Work request.
What lines of the data below include the word "бронирования"? Report them by copying each.

----------

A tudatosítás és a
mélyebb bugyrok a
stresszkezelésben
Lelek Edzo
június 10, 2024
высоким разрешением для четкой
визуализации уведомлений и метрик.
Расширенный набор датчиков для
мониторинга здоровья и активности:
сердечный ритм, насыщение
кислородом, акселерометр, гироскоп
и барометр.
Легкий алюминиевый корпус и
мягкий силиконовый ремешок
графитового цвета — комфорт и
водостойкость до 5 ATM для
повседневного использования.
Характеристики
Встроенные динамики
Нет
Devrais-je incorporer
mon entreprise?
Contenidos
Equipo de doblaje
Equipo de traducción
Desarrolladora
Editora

----------

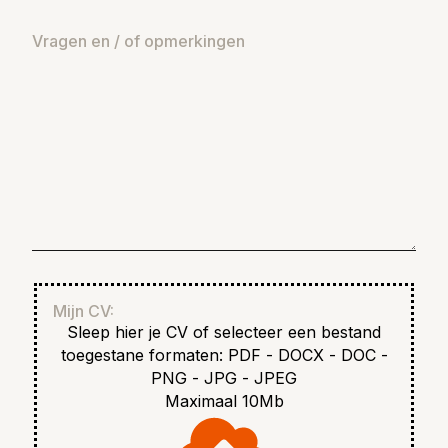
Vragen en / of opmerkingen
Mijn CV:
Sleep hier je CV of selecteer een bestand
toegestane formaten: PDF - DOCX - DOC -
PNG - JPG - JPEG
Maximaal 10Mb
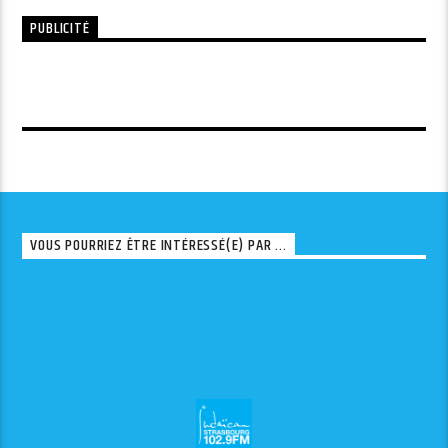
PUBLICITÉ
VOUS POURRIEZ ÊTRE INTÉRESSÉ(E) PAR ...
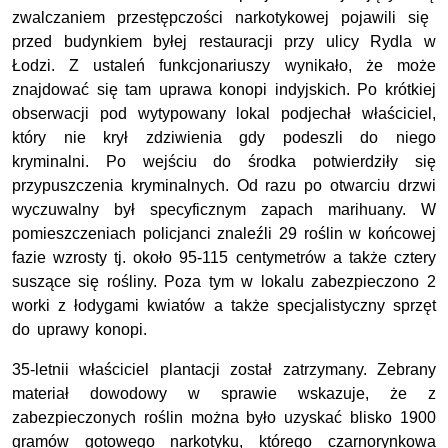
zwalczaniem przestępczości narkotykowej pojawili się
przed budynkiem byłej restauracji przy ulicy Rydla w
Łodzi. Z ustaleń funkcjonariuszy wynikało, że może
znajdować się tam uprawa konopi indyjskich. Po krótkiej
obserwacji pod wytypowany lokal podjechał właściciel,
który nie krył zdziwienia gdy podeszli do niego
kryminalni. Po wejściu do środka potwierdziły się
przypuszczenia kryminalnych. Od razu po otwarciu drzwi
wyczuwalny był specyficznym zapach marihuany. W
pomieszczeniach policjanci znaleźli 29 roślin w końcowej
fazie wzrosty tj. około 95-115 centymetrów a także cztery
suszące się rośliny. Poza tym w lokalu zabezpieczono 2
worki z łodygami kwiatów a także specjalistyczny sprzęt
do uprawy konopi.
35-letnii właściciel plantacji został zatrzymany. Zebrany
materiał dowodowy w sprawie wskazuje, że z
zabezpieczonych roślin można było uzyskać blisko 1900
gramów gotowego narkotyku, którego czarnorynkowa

----------

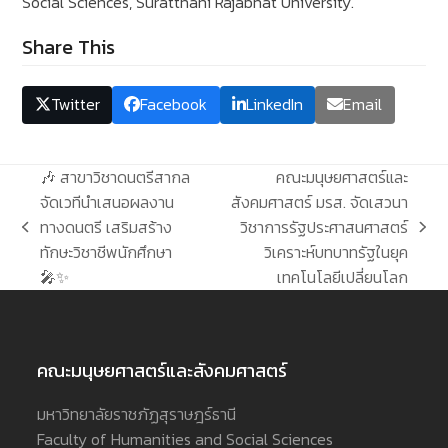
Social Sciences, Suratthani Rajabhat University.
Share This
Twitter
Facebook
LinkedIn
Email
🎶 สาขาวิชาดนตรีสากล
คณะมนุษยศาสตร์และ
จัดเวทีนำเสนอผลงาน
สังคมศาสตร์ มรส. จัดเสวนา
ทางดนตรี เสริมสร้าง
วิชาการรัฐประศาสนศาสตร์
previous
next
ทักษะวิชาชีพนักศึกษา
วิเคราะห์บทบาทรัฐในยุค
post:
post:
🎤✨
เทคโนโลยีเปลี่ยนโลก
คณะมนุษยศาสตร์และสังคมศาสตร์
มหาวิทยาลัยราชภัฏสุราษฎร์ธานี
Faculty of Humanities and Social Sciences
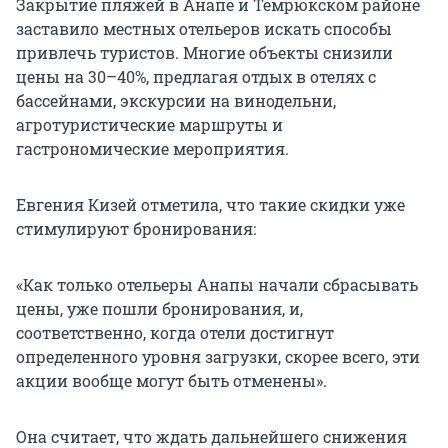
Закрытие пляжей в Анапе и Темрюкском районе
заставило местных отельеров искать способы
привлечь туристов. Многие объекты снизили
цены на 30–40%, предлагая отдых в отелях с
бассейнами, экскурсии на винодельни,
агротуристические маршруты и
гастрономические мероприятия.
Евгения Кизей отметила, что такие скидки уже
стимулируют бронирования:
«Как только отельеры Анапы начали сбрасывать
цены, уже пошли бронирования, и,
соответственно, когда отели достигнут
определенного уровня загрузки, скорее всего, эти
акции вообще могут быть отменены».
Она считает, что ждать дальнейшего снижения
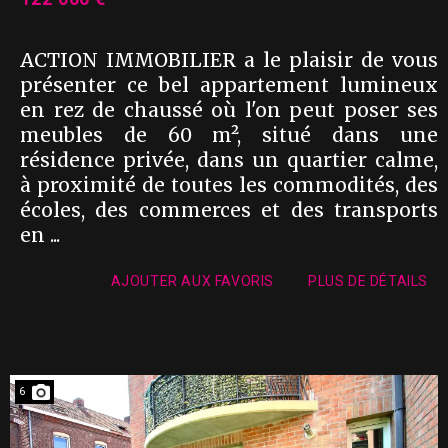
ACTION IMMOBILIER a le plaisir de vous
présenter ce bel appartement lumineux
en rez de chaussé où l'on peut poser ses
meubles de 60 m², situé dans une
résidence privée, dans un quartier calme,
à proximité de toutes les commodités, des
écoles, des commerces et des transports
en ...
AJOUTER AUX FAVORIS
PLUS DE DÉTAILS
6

----------

Response.
стимулируют бронирования:
цены, уже пошли бронирования, и,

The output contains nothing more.